The 99ha property at the foothills of Mangrove Mountain on the Central Coast grabbed headlines four years ago when it was revealed children of yoga patrons were drugged, raped and beaten in the 1970s and 1980s.
The owner of the property is not-for-profit organisation Mangrove Yoga, rebranded from Satyananda Yoga Ashram — the original group that established the controversial retreat in 1975. The group said it would direct proceeds from the Mangrove Creek property to a new wellness foundation after reportedly compensating victims of the sexual abuse last year.
The group sold off another property in 2016, allegedly using part of the $3.1 million sale price for the undisclosed payout to victims.
As well as the yoga retreat itself, the property includes about 35ha of farmland. The ashram features commercial kitchens, accommodation and multipurpose rooms.
In 2014, the child sexual abuse royal commission heard from 11 victims who said they were assaulted as children at the ashram.
The commission was told ashram leader Swami Akhandananda Saraswati (pictured right) inflicted sick sexual initiation rites on young girls in his care.
One victim described how she was stripped naked at seven years old and held down while her skin was cut by the swami, who later licked the blood and had intercourse with her.
The swami and his wife were said to have deliberately created wedges between parents and their children, surrendering their names and identities to transform themselves into disciples of the community.

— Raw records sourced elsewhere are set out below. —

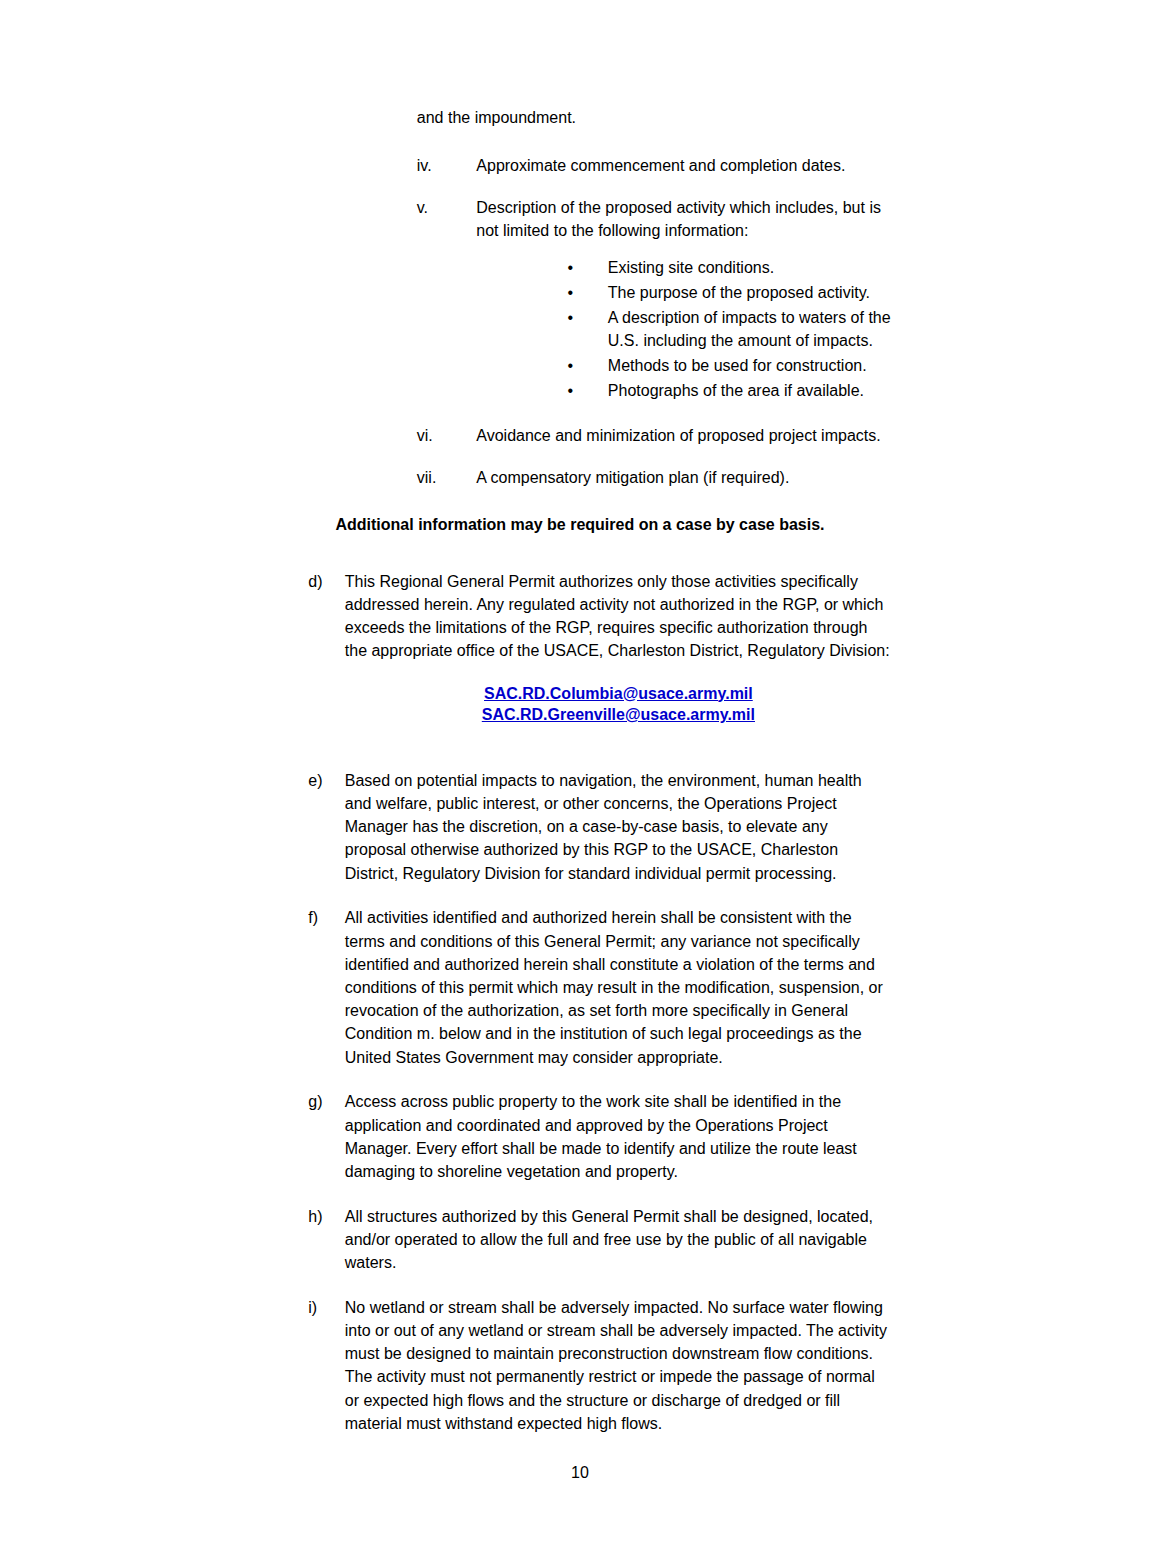and the impoundment.
iv.
Approximate commencement and completion dates.
v.
Description of the proposed activity which includes, but is not limited to the following information:
•
Existing site conditions.
•
The purpose of the proposed activity.
•
A description of impacts to waters of the U.S. including the amount of impacts.
•
Methods to be used for construction.
•
Photographs of the area if available.
vi.
Avoidance and minimization of proposed project impacts.
vii.
A compensatory mitigation plan (if required).
Additional information may be required on a case by case basis.
d)
This Regional General Permit authorizes only those activities specifically addressed herein. Any regulated activity not authorized in the RGP, or which exceeds the limitations of the RGP, requires specific authorization through the appropriate office of the USACE, Charleston District, Regulatory Division:
SAC.RD.Columbia@usace.army.mil
SAC.RD.Greenville@usace.army.mil
e)
Based on potential impacts to navigation, the environment, human health and welfare, public interest, or other concerns, the Operations Project Manager has the discretion, on a case-by-case basis, to elevate any proposal otherwise authorized by this RGP to the USACE, Charleston District, Regulatory Division for standard individual permit processing.
f)
All activities identified and authorized herein shall be consistent with the terms and conditions of this General Permit; any variance not specifically identified and authorized herein shall constitute a violation of the terms and conditions of this permit which may result in the modification, suspension, or revocation of the authorization, as set forth more specifically in General Condition m. below and in the institution of such legal proceedings as the United States Government may consider appropriate.
g)
Access across public property to the work site shall be identified in the application and coordinated and approved by the Operations Project Manager. Every effort shall be made to identify and utilize the route least damaging to shoreline vegetation and property.
h)
All structures authorized by this General Permit shall be designed, located, and/or operated to allow the full and free use by the public of all navigable waters.
i)
No wetland or stream shall be adversely impacted. No surface water flowing into or out of any wetland or stream shall be adversely impacted. The activity must be designed to maintain preconstruction downstream flow conditions. The activity must not permanently restrict or impede the passage of normal or expected high flows and the structure or discharge of dredged or fill material must withstand expected high flows.
10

They then manipulated the children into becoming “sex spies” and having sex with the swami.
Akhandananda was jailed in 1989 for indecent dealing with four girls. The conviction was overturned in 1991 and Akhandananda was released. He died in 1997.
Mangrove Yoga said selling the property was part of a process of “exploring options to establish a new foundation with a focus on wellness”. Selling agent Peter Vines of CBRE Western Sydney said he was confident they would find a buyer who could “move on and create something positive”. “It’s had an unfortunate past but we are confident that we’ll find a buyer,” he said. “This is a stunning site in one of the most magical places in the world.”